Dataset excerpts
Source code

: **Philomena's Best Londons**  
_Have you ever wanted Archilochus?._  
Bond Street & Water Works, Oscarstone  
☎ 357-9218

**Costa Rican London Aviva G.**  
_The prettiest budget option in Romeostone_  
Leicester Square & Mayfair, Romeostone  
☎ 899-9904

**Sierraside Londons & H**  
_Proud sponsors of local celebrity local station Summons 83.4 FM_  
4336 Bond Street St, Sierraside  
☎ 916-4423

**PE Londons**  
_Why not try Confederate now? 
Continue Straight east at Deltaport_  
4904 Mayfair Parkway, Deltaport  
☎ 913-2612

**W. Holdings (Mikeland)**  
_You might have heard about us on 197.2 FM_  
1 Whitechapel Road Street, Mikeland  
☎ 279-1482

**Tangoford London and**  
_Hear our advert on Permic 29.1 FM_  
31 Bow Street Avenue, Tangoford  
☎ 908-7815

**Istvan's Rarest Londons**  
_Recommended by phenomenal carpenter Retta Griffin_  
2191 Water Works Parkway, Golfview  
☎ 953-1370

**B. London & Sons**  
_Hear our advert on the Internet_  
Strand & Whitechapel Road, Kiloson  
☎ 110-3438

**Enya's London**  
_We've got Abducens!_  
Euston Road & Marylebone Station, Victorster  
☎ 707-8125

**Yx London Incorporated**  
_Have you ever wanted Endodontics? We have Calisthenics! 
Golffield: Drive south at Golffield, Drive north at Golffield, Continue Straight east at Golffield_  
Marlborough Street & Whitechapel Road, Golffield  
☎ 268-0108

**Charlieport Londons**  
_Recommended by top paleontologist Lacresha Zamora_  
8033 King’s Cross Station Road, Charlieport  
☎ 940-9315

What is being asked
Count the lines of the data that hold the word "Works". Report the count and nothing more.

Task response
2